Although I don’t always post it, at the end of every year I like to try (it doesn’t always happen!) and write something that encapsulates the past 365 days.
This year was a year filled with new things. New jobs, new roles in the church, new ministries, new places and new relationships. One thing I feel I’ve learned this year is that new things don’t always have to start at the beginning of a new year, new month, new week, or even a new day. They can start whenever you want.
In the past I’ve been more hesitant about starting new things. I would take my time to prepare and become quite anxious about whatever it is I was starting, which would ultimately cause me to delay it or never do it at all. Although I believe it’s very good to be prepared, especially when starting a large project or trying to get things up and running, there comes a point where you just have to take a leap of faith and do it, despite how unprepared you feel!
Another thing I’ve learned is how to be more consistent. It comes with a little bit of organization (which I still suck at), but frequency feels good – whether it’s this blog, ministries I’m involved with, or social hangouts I attend, feeling reliable gives me a boost and a sense of security and independence.

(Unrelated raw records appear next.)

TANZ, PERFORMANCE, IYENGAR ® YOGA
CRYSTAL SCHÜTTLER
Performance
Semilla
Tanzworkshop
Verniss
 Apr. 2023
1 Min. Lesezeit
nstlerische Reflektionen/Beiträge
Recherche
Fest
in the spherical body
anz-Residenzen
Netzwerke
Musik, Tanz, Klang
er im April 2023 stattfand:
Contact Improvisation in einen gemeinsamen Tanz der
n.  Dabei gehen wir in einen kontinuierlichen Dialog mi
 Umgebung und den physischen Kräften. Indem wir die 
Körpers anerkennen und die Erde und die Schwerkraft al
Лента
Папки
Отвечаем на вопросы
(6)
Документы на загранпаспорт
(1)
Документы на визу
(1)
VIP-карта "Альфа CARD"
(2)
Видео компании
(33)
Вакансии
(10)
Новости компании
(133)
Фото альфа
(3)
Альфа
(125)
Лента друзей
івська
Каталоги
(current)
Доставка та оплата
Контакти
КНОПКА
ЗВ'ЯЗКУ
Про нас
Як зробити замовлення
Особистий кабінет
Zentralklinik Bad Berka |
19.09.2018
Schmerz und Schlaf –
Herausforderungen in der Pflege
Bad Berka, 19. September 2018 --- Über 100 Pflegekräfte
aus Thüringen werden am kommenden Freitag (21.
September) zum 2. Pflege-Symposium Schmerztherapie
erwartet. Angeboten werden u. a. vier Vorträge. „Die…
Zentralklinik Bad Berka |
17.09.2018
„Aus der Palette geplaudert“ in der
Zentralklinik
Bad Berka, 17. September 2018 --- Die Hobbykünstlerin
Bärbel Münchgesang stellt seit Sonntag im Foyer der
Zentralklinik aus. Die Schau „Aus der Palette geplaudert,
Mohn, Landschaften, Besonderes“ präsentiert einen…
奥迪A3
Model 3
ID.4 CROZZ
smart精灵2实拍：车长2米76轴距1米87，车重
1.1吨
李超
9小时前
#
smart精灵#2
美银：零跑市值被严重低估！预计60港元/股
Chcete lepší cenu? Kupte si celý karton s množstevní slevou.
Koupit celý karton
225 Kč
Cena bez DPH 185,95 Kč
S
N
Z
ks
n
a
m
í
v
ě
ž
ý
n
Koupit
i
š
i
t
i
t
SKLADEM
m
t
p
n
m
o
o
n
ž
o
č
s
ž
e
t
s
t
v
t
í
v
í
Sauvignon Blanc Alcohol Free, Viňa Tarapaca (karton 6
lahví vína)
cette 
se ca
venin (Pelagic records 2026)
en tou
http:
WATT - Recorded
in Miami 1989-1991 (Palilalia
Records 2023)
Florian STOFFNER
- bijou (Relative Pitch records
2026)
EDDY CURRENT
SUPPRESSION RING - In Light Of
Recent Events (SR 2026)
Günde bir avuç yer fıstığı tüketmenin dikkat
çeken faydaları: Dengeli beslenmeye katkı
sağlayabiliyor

One of the tough lessons I’ve endured this year is how to deal with negative feelings. This year has really expanded my “emotional horizon” in the way that I’ve experienced new feelings – from extreme happiness to intense dislike. I’ve been blessed with great friends and family and have grown up in a comfortable environment, so adversity isn’t something I’ve faced a lot of. Seeing the way I reacted to negativity was an eye-opener for me. Although in theory I feel I know how I should respond, things like this are always easier said than done. I’m not proud of the way I handled certain situations this year and I’m still learning how to continually improve myself.
Doubt was also one of the big things I faced in 2018. I wrote earlier in the year both about a lack of confidence and feeling inadequate, and reading back now, I still agree with a lot of those sentiments. I know it’s a continuous battle, but I think it’s worth fighting for and something that I’ll continue to work on next year.

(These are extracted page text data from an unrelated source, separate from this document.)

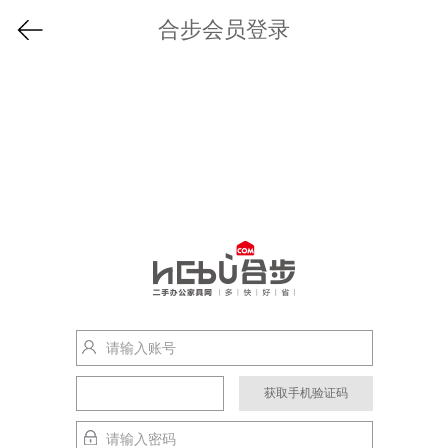
合步会员登录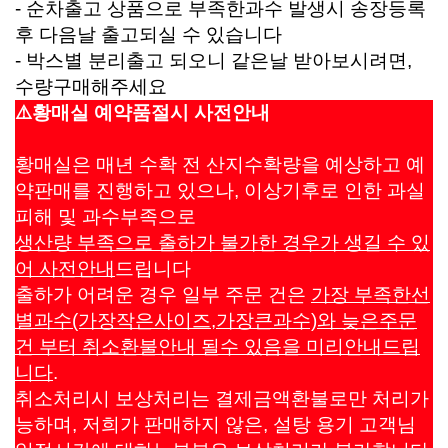
- 순차출고 상품으로 부족한과수 발생시 송장등록
후 다음날 출고되실 수 있습니다
- 박스별 분리출고 되오니 같은날 받아보시려면,
수량구매해주세요
⚠️황매실 예약품절시 사전안내
황매실은 매년 수확 전 산지수확량을 예상하고 예
약판매를 진행하고 있으나, 이상기후로 인한 과실
피해 및 과수부족으로
생산량 부족으로 출하가 불가한 경우가 생길 수 있
어 사전안내
드립니다
출하가 어려운 경우 일부 주문 건은
가장 부족한선
별과수(가장작은사이즈,가장큰과수)와 늦은주문
건 부터 취소환불안내 될수 있음을 미리안내드립
니다
.
취소처리시 보상처리는 결제금액환불로만 처리가
능하며, 저희가 판매하지 않은, 설탕 용기 고객님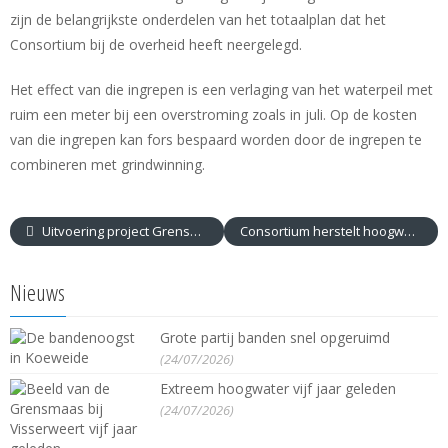
zijn de belangrijkste onderdelen van het totaalplan dat het
Consortium bij de overheid heeft neergelegd.
Het effect van die ingrepen is een verlaging van het waterpeil met
ruim een meter bij een overstroming zoals in juli. Op de kosten
van die ingrepen kan fors bespaard worden door de ingrepen te
combineren met grindwinning.
Uitvoering project Grensmaas houdt Zuid-Limburg droog
Consortium herstelt hoogwaterschade
Nieuws
Grote partij banden snel opgeruimd
(24/07/2026)
Extreem hoogwater vijf jaar geleden
(24/07/2026)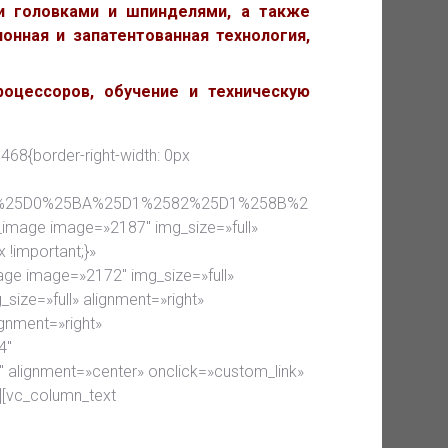
и головками и шпинделями, а также
онная и запатентованная технология,
оцессоров, обучение и техническую
468{border-right-width: 0px
B0%25D0%25BA%25D1%2582%25D1%258B%2
e_image image=»2187″ img_size=»full»
 !important;}»
age image=»2172″ img_size=»full»
size=»full» alignment=»right»
ignment=»right»
4″
 alignment=»center» onclick=»custom_link»
][vc_column_text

2018 was the year I explored. I visited so many new places this year, and although I didn’t go overseas, I was able to put on my adventuring boots and travel around my state (oh and Melbourne!) freely. From Barrenjoey at the beginning of the year, to Wentworth Falls right at the end, I can’t wait for more trips around Australia. I’m so keen to cross out those ‘unexplored’ areas on my personal map and expand my horizons (and hopefully catch those horizons on camera too!). If I have anything to do with it, I know that next year I’ll be going on many, many more adventures.

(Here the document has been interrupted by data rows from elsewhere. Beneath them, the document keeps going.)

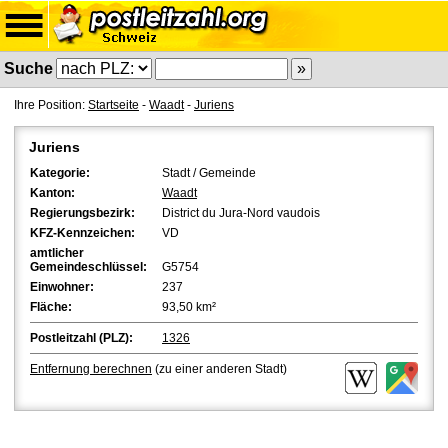
Suche
Ihre Position:
Startseite
-
Waadt
-
Juriens
Juriens
Kategorie:
Stadt / Gemeinde
Kanton:
Waadt
Regierungsbezirk:
District du Jura-Nord vaudois
KFZ-Kennzeichen:
VD
amtlicher
Gemeindeschlüssel:
G5754
Einwohner:
237
Fläche:
93,50 km²
Postleitzahl (PLZ):
1326
Entfernung berechnen
(zu einer anderen Stadt)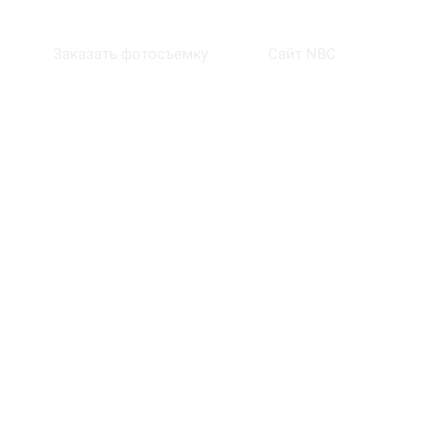
Заказать фотосъемку
Сайт NBC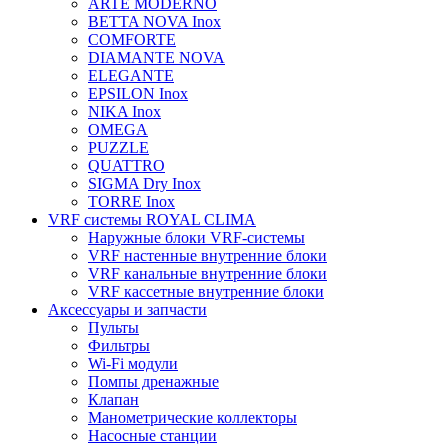
ARTE MODERNO
BETTA NOVA Inox
COMFORTE
DIAMANTE NOVA
ELEGANTE
EPSILON Inox
NIKA Inox
OMEGA
PUZZLE
QUATTRO
SIGMA Dry Inox
TORRE Inox
VRF системы ROYAL CLIMA
Наружные блоки VRF-системы
VRF настенные внутренние блоки
VRF канальные внутренние блоки
VRF кассетные внутренние блоки
Аксессуары и запчасти
Пульты
Фильтры
Wi-Fi модули
Помпы дренажные
Клапан
Манометрические коллекторы
Насосные станции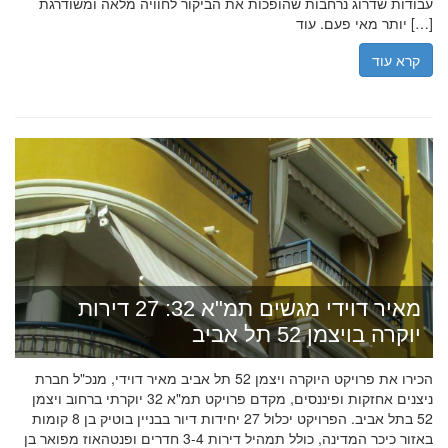
עבודות שדרוג נרחבות שהופכות את הביקור לחוויה מלאה ומשודרגת
יותר מאי פעם. עוד […]
קרא עוד
מאיר דוידי מגשים תמ"א 32: 27 דירות
יוקרה בויצמן 52 תל אביב
הכירו את פרויקט היוקרה ויצמן 52 תל אביב מאיר דוידי, מנכ"ל חברת
ניצנים אחזקות ופיננסים, מקדם פרויקט תמ"א 32 יוקרתי ברחוב ויצמן
52 בתל אביב. הפרויקט יכלול 27 יחידות דיור בבניין בוטיק בן 8 קומות
באזור כיכר המדינה, כולל תמהיל דירות 3-4 חדרים ופנטהאוז מפואר בן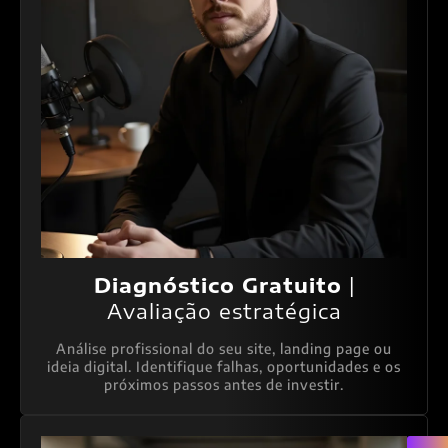
Diagnóstico Gratuito
|
Avaliação estratégica
Análise profissional do seu site, landing page ou
ideia digital. Identifique falhas, oportunidades e os
próximos passos antes de investir.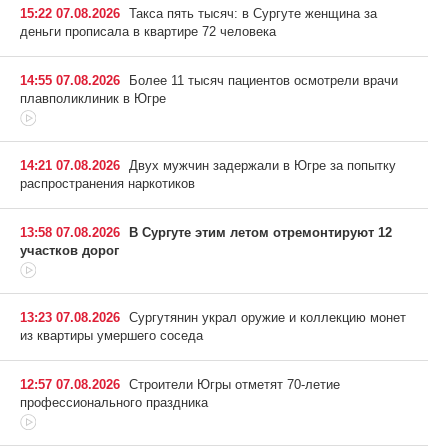
15:22 07.08.2026
Такса пять тысяч: в Сургуте женщина за
деньги прописала в квартире 72 человека
14:55 07.08.2026
Более 11 тысяч пациентов осмотрели врачи
плавполиклиник в Югре
14:21 07.08.2026
Двух мужчин задержали в Югре за попытку
распространения наркотиков
13:58 07.08.2026
В Сургуте этим летом отремонтируют 12
участков дорог
13:23 07.08.2026
Сургутянин украл оружие и коллекцию монет
из квартиры умершего соседа
12:57 07.08.2026
Строители Югры отметят 70-летие
профессионального праздника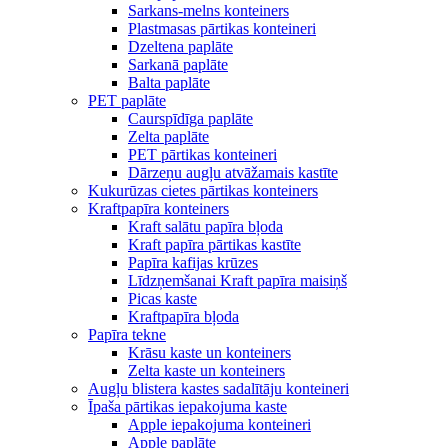
Sarkans-melns konteiners
Plastmasas pārtikas konteineri
Dzeltena paplāte
Sarkanā paplāte
Balta paplāte
PET paplāte
Caurspīdīga paplāte
Zelta paplāte
PET pārtikas konteineri
Dārzeņu augļu atvāžamais kastīte
Kukurūzas cietes pārtikas konteiners
Kraftpapīra konteiners
Kraft salātu papīra bļoda
Kraft papīra pārtikas kastīte
Papīra kafijas krūzes
Līdzņemšanai Kraft papīra maisiņš
Picas kaste
Kraftpapīra bļoda
Papīra tekne
Krāsu kaste un konteiners
Zelta kaste un konteiners
Augļu blistera kastes sadalītāju konteineri
Īpaša pārtikas iepakojuma kaste
Apple iepakojuma konteineri
Apple paplāte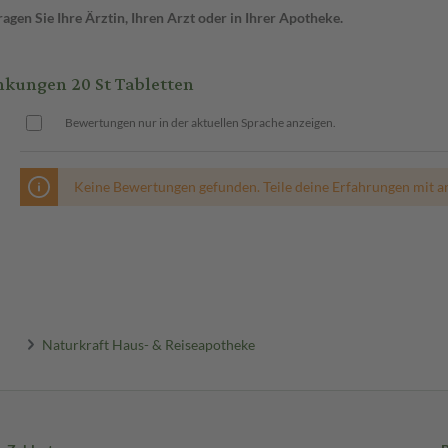
gen Sie Ihre Ärztin, Ihren Arzt oder in Ihrer Apotheke.
kungen 20 St Tabletten
Bewertungen nur in der aktuellen Sprache anzeigen.
Keine Bewertungen gefunden. Teile deine Erfahrungen mit a
Naturkraft Haus- & Reiseapotheke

This year was also the year I decided. If you know me well enough, you’ll know that I’m absolutely terrible at making decisions. One of my downfalls is that I’m an over-thinker, and sadly this has left me with many missed opportunities in the past. I’m still pretty sucky at deciding, but I think this year I’ve figured out what I want in life. I know everyone wants general things like happiness, success, love – those are all things I want too. But I think I’ve come to terms with the fact that if I don’t have a plan to move towards reaching those goals and deciding what I want, those things are probably not going to come to me.
I don’t want to put a label on whether or not 2018 was a ‘good’ or ‘bad’ year, because I believe despite the lows, there were a lot of things I enjoyed and was able to learn. I don’t know what next year is going to be like. That’s not to say I’m not optimistic, I just have no idea what’s in store for me and I’m looking forward to making it the best I possibly can!
Have a happy new year!
P.s. at the end of last year I wrote down some nonsense resolutions, and as it is the time to renew them, let’s see how I went:
- wish all my friends Happy Birthday on Facebook – Often late, but I think that still counts!
- complete 1 generation in my PokeDex in Pokemon Go – I sort of stopped playing
- complete 1 set of Pokemon TCG – I now spend my money on other things (mostly petrol and food..)
- go on a Sydney “ghost tour” – didn’t happen
- try a new place to eat each month – sort of? I stopped keeping track
- finish every project I start (and all the ones I have started in the past) – big fat nope. Let’s try this one again in 2019.
- read one book every three months – I mean I bought a bunch of books this year? Reading them is a different story…
- get 3,000 achievements on steam – I have 2,186 so not even close!